GOAL OF THE EXERCISE:
Please copy each line below that contains the string "system".

(PROVIDED DATA begins)

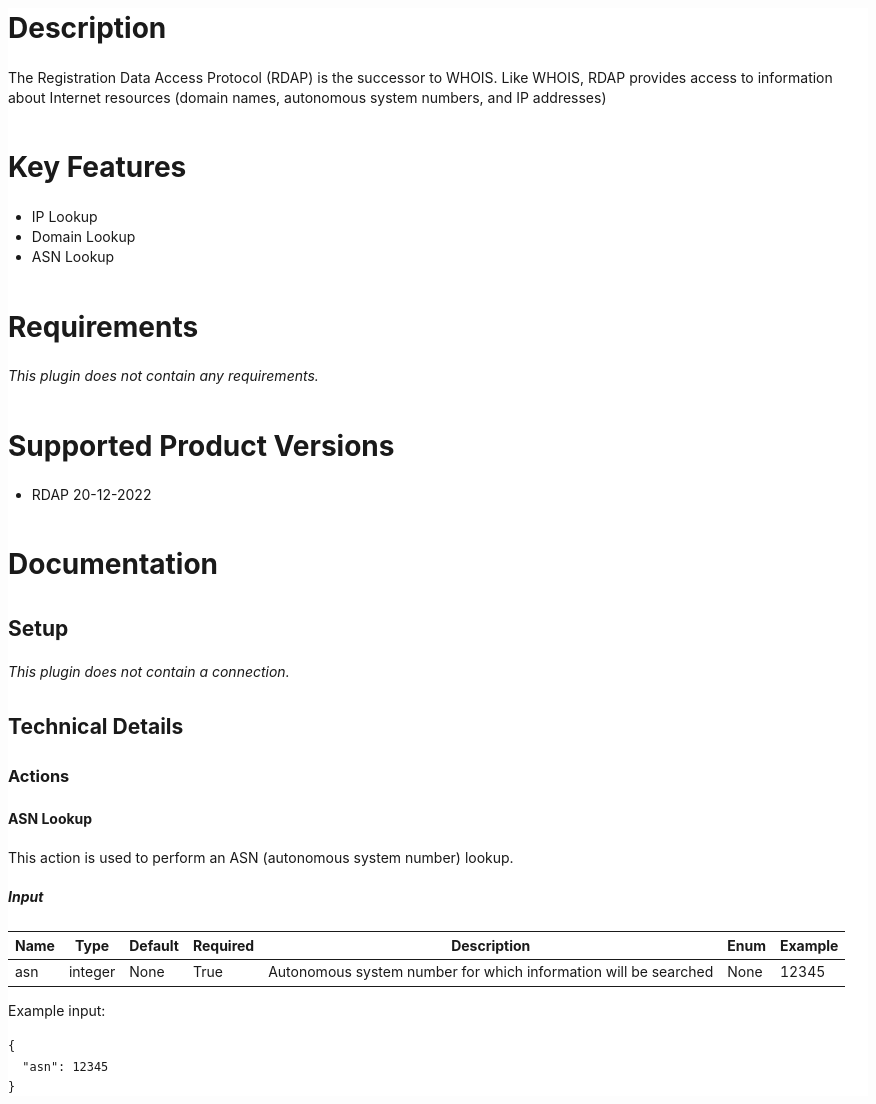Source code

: # Description

The Registration Data Access Protocol (RDAP) is the successor to WHOIS. Like WHOIS, RDAP provides access to information about Internet resources (domain names, autonomous system numbers, and IP addresses)

# Key Features

* IP Lookup
* Domain Lookup
* ASN Lookup

# Requirements

_This plugin does not contain any requirements._

# Supported Product Versions

* RDAP 20-12-2022

# Documentation

## Setup

_This plugin does not contain a connection._

## Technical Details

### Actions

#### ASN Lookup

This action is used to perform an ASN (autonomous system number) lookup.

##### Input

|Name|Type|Default|Required|Description|Enum|Example|
|----|----|-------|--------|-----------|----|-------|
|asn|integer|None|True|Autonomous system number for which information will be searched|None|12345|

Example input:

```
{
  "asn": 12345
}
```

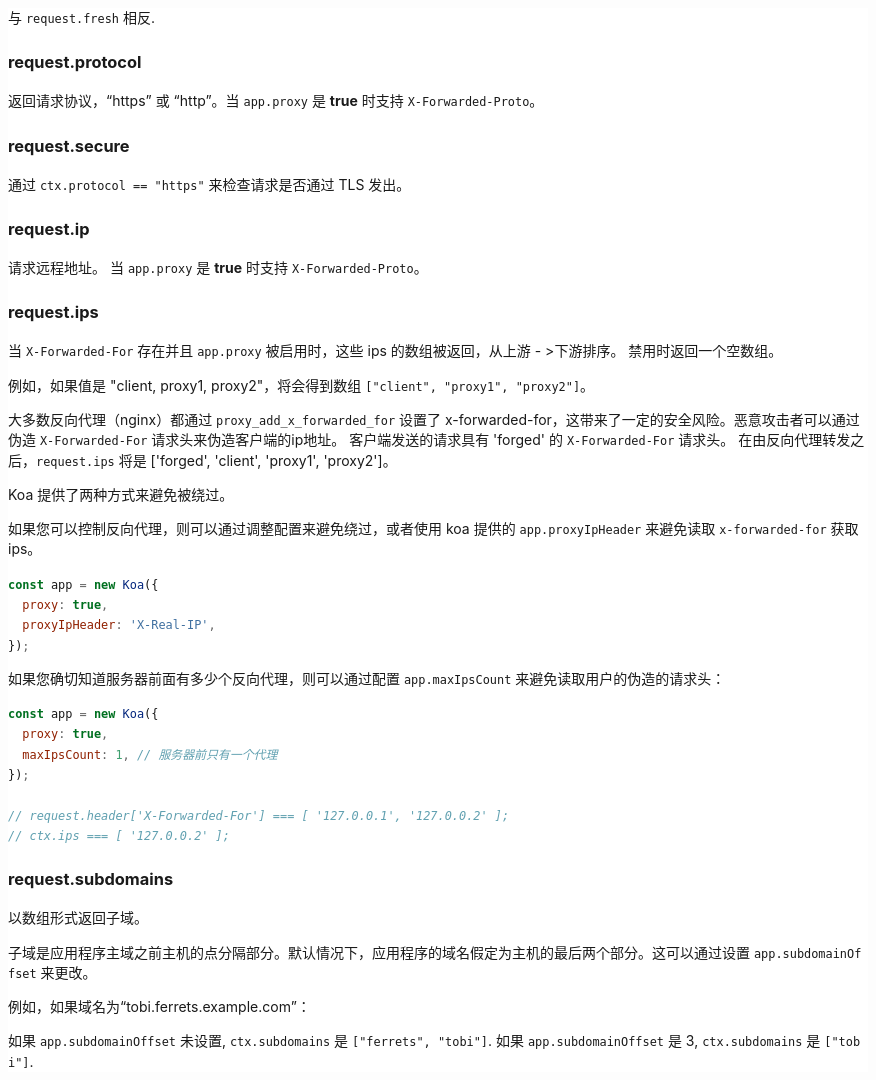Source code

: 与 `request.fresh` 相反.

### request.protocol

返回请求协议，“https” 或 “http”。当 `app.proxy` 是 __true__ 时支持  `X-Forwarded-Proto`。

### request.secure

通过 `ctx.protocol == "https"` 来检查请求是否通过 TLS 发出。

### request.ip

请求远程地址。 当 `app.proxy` 是 __true__ 时支持  `X-Forwarded-Proto`。

### request.ips

当 `X-Forwarded-For` 存在并且 `app.proxy` 被启用时，这些 ips 的数组被返回，从上游 - >下游排序。 禁用时返回一个空数组。

例如，如果值是 "client, proxy1, proxy2"，将会得到数组 `["client", "proxy1", "proxy2"]`。

大多数反向代理（nginx）都通过 `proxy_add_x_forwarded_for` 设置了 x-forwarded-for，这带来了一定的安全风险。恶意攻击者可以通过伪造 `X-Forwarded-For` 请求头来伪造客户端的ip地址。 客户端发送的请求具有 'forged' 的 `X-Forwarded-For` 请求头。 在由反向代理转发之后，`request.ips` 将是 ['forged', 'client', 'proxy1', 'proxy2']。

Koa 提供了两种方式来避免被绕过。

如果您可以控制反向代理，则可以通过调整配置来避免绕过，或者使用 koa 提供的 `app.proxyIpHeader` 来避免读取 `x-forwarded-for` 获取 ips。

```js
const app = new Koa({
  proxy: true,
  proxyIpHeader: 'X-Real-IP',
});
```

如果您确切知道服务器前面有多少个反向代理，则可以通过配置 `app.maxIpsCount` 来避免读取用户的伪造的请求头：

```js
const app = new Koa({
  proxy: true,
  maxIpsCount: 1, // 服务器前只有一个代理
});

// request.header['X-Forwarded-For'] === [ '127.0.0.1', '127.0.0.2' ];
// ctx.ips === [ '127.0.0.2' ];
```

### request.subdomains

以数组形式返回子域。

子域是应用程序主域之前主机的点分隔部分。默认情况下，应用程序的域名假定为主机的最后两个部分。这可以通过设置 `app.subdomainOffset` 来更改。

例如，如果域名为“tobi.ferrets.example.com”：

如果 `app.subdomainOffset` 未设置, `ctx.subdomains` 是 `["ferrets", "tobi"]`.
如果 `app.subdomainOffset` 是 3, `ctx.subdomains` 是 `["tobi"]`.
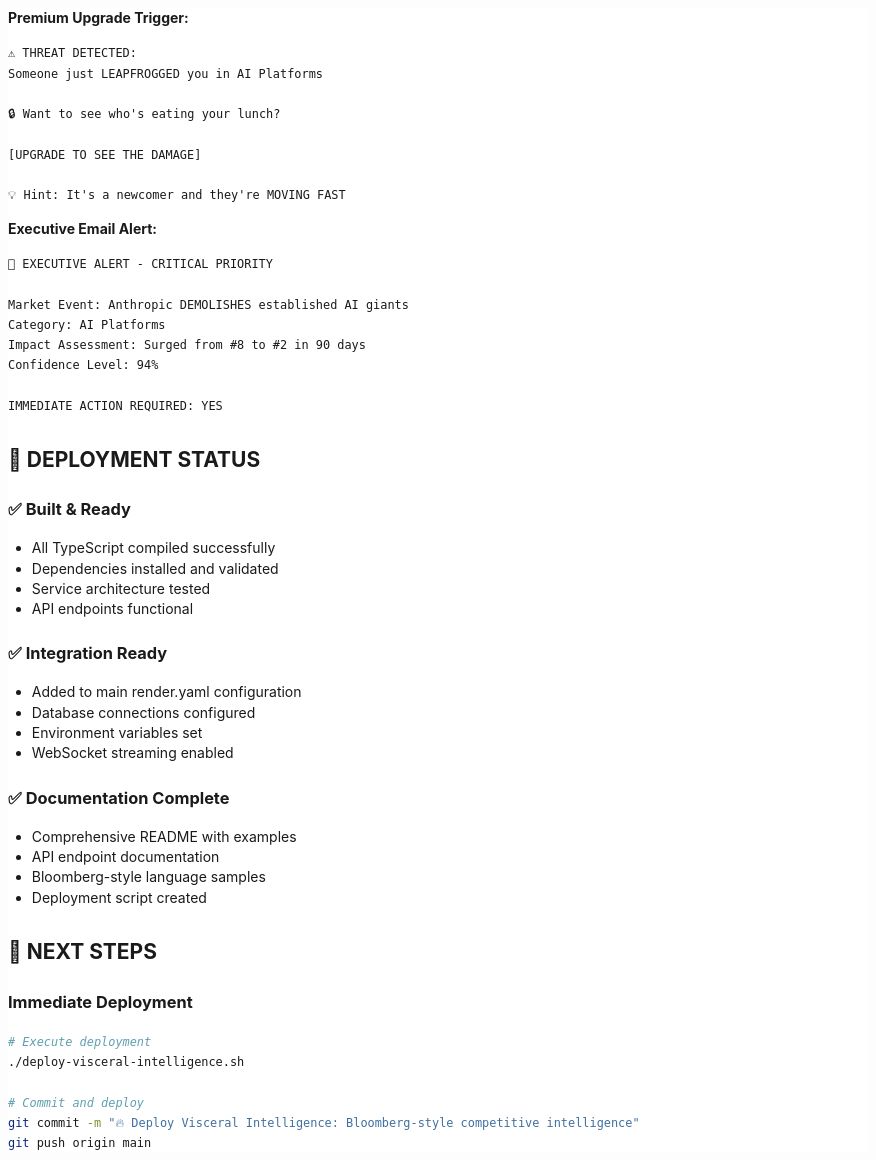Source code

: **Premium Upgrade Trigger:**
```
⚠️ THREAT DETECTED:
Someone just LEAPFROGGED you in AI Platforms

🔒 Want to see who's eating your lunch?

[UPGRADE TO SEE THE DAMAGE]

💡 Hint: It's a newcomer and they're MOVING FAST
```

**Executive Email Alert:**
```
🚨 EXECUTIVE ALERT - CRITICAL PRIORITY

Market Event: Anthropic DEMOLISHES established AI giants
Category: AI Platforms
Impact Assessment: Surged from #8 to #2 in 90 days
Confidence Level: 94%

IMMEDIATE ACTION REQUIRED: YES
```

## 🚀 DEPLOYMENT STATUS

### ✅ Built & Ready
- All TypeScript compiled successfully
- Dependencies installed and validated
- Service architecture tested
- API endpoints functional

### ✅ Integration Ready
- Added to main render.yaml configuration
- Database connections configured
- Environment variables set
- WebSocket streaming enabled

### ✅ Documentation Complete
- Comprehensive README with examples
- API endpoint documentation
- Bloomberg-style language samples
- Deployment script created

## 🎯 NEXT STEPS

### Immediate Deployment
```bash
# Execute deployment
./deploy-visceral-intelligence.sh

# Commit and deploy
git commit -m "🔥 Deploy Visceral Intelligence: Bloomberg-style competitive intelligence"
git push origin main
```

(PROVIDED DATA ends)

WRITTEN REPLY:
The Registration Data Access Protocol (RDAP) is the successor to WHOIS. Like WHOIS, RDAP provides access to information about Internet resources (domain names, autonomous system numbers, and IP addresses)
This action is used to perform an ASN (autonomous system number) lookup.
|asn|integer|None|True|Autonomous system number for which information will be searched|None|12345|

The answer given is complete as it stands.